Authentication is machine learning – Light Blue Touchpaper

Last week, I gave a talk at the Center for Information Technology Policy at Princeton. My goal was to expand my usual research talk on passwords with broader predictions about where authentication is going. From the reaction and discussion afterwards one point I made stood out: authenticating humans is becoming a machine learning problem.

Problems with passwords are well-documented. They’re easy to guess, they can be sniffed in transit, stolen by malware, phished or leaked. This has led to loads of academic research seeking to replace passwords with something, anything, that fixes these “obvious” problems. There’s also a smaller sub-field of papers attempting to explain why passwords have survived. We’ve made the point well that network economics heavily favor passwords as the incumbent, but underestimated how effectively the risks of passwords can be managed in practice by good machine learning.

From my brief time at Google, my internship at Yahoo!, and conversations with other companies doing web authentication at scale, I’ve observed that as authentication systems develop they gradually merge with other abuse-fighting systems dealing with various forms of spam (email, account creation, link, etc.) and phishing. Authentication eventually loses its binary nature and becomes a fuzzy classification problem.

This is not a new observation. It’s generally accepted for banking authentication and some researchers like Dinei Florêncio and Cormac Herley have made it for web passwords. Still, much of the security research community thinks of password authentication in a binary way (much of my own research on measuring password guessing difficulty is admittedly guilty). Spam and phishing provide insightful examples: technical solutions (like Hashcash, DKIM signing, or EV certificates), have generally failed but in practice machine learning has greatly reduced these problems. The theory has largely held up that with enough data we can train reasonably effective classifiers to solve seemingly intractable problems.

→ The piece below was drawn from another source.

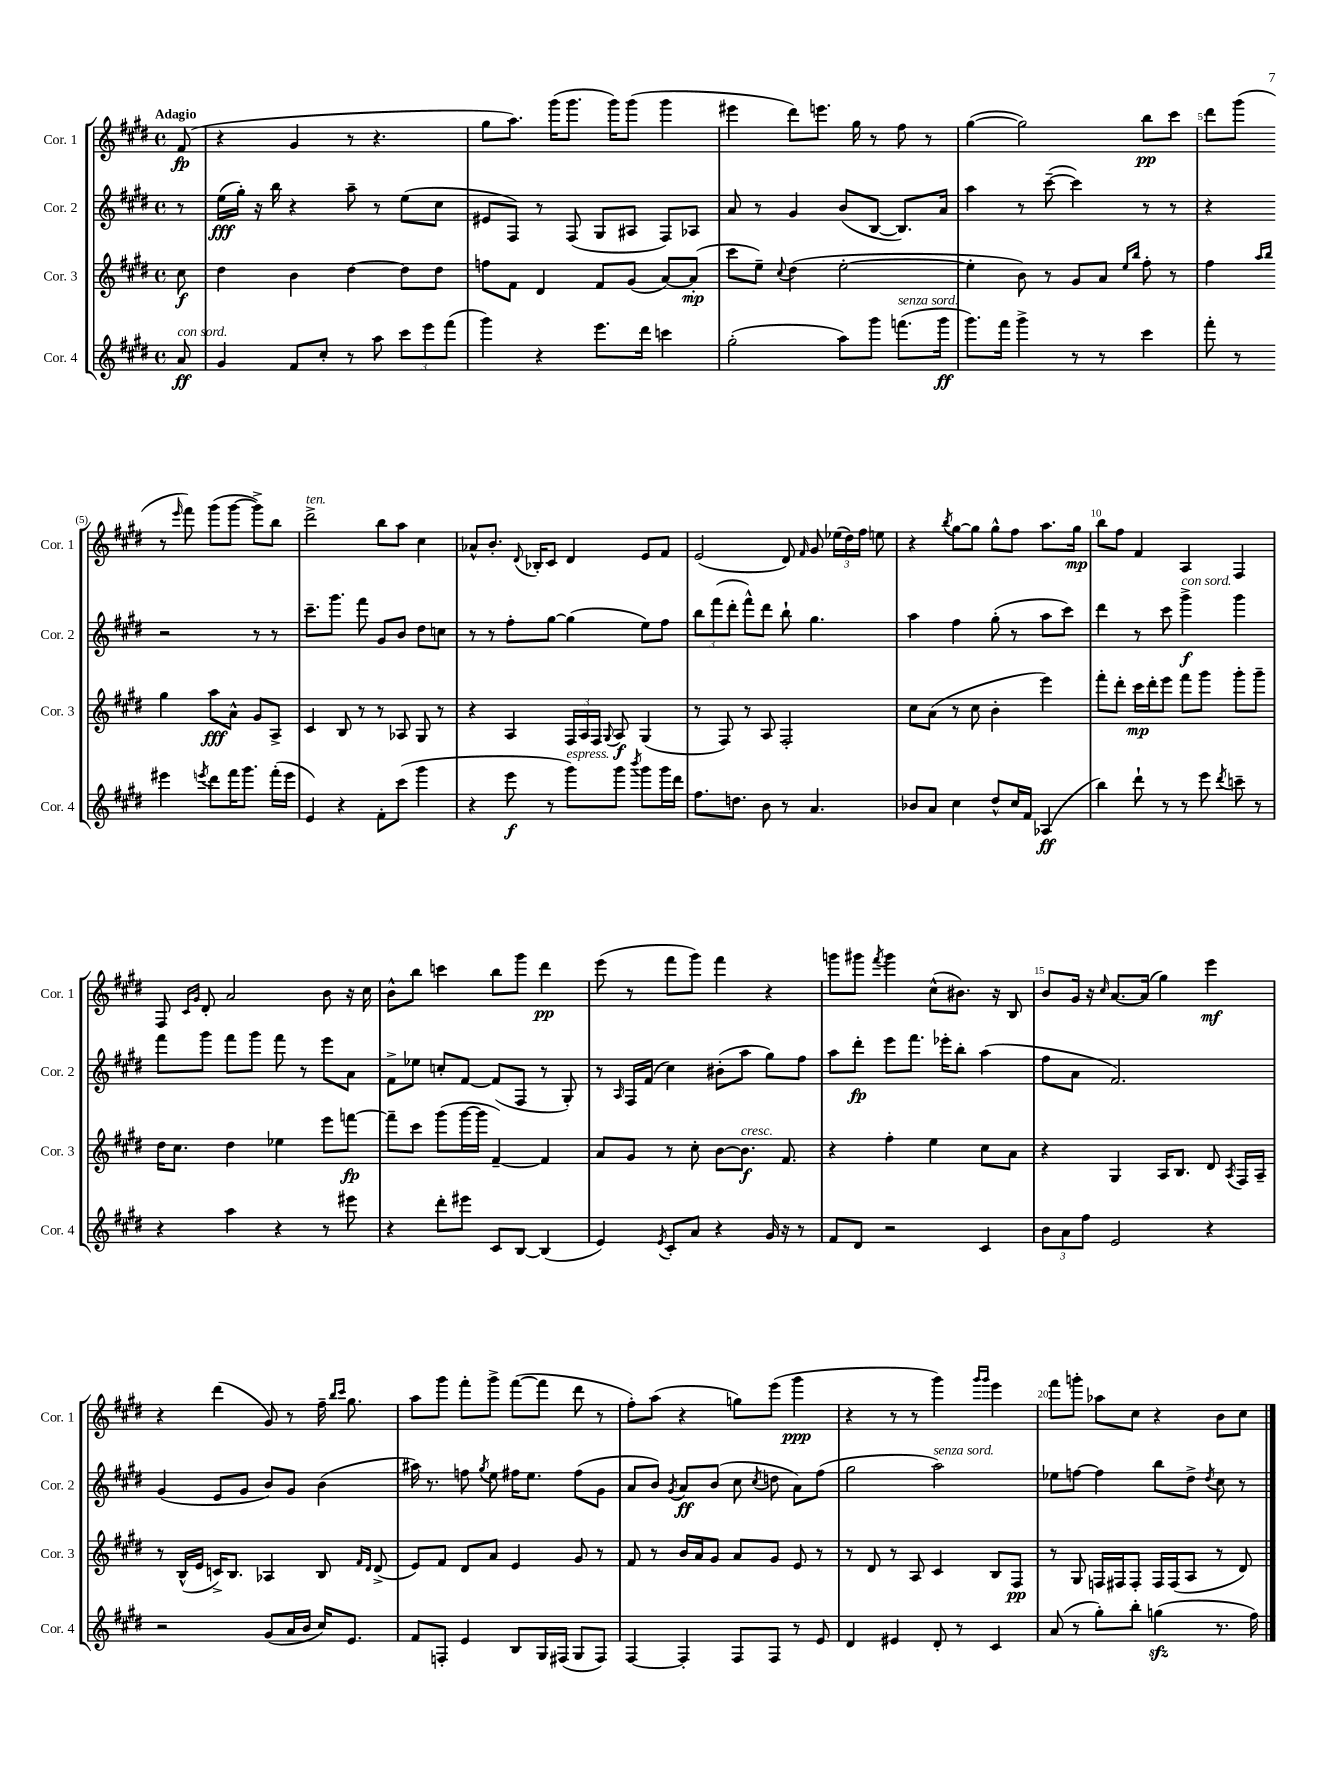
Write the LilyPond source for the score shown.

Similarly, the ultimate answer to the intractable question of “what will replace passwords?” might be nothing. Passwords will stick around as one of many useful authentication signals fed into various classifiers looking for account compromise at different stages of authentication. Large providers already use many other input signals including the source IP address, browser information and user agent string, cookies cached on the browser, the time of the login and the number of incorrect password guesses. More factors can be added over time: more complex behavioral profiles of users, cryptographic means to identify browsers like origin-bound certificates, one-time codes sent by SMS or generated by a mobile device, or perhaps lightweight biometrics like typing dynamics. No magic combination of these will always be correct or available, but this is exactly where machine learning can shine by taking what signals are available and estimating the probability that the correct human is present.

As authentication becomes a classification problem, it can become more nuanced. In the face of high uncertainty a site can ask for more signals (such as answering questions about one’s history of interaction with a site or identifying friends in photographs). It will become increasingly common to grant authentication with limited rights such as the ability to read email but not change persistent account settings. Authentication can also continue after password approval, using interactions with the site as additional signals to detect account compromise.

Possibly the most important implication, though, is that web authentication will be increasingly difficult for all but the largest providers. Some of this is basic economy of scale: when I consult with small-to-medium sites it’s often one overworked web developer who has a dozen priorities higher than hashing and salting passwords correctly, while big sites can afford a large team of dedicated security engineers. Most of the big web companies have also attained their position partially thanks to their experience building large-scale machine learning systems, so they have machine learning experts around to help.

Most importantly though, as authentication becomes machine learning it requires data. Big sites have more data not just because they have more users, but because users interact with the largest sites much more frequently and reveal far more data about themselves. This data is invaluable for building and tuning models of user behavior to detect account compromise. Centralisation amongst Internet companies is being predicted for many reasons, but an underrated driver may be the amount of data required to authenticate users on the web.

NOTE: This blog post represents my own opinions based on my research and consulting work and not those of my employer, Google. In particular, I have not been working closely with the authentication team at Google.

Thanks to Arvind Narayanan, Cormac Herley, Ross Anderson, Umesh Shankar, and many audience members during my Princeton talk for discussions which led to this post.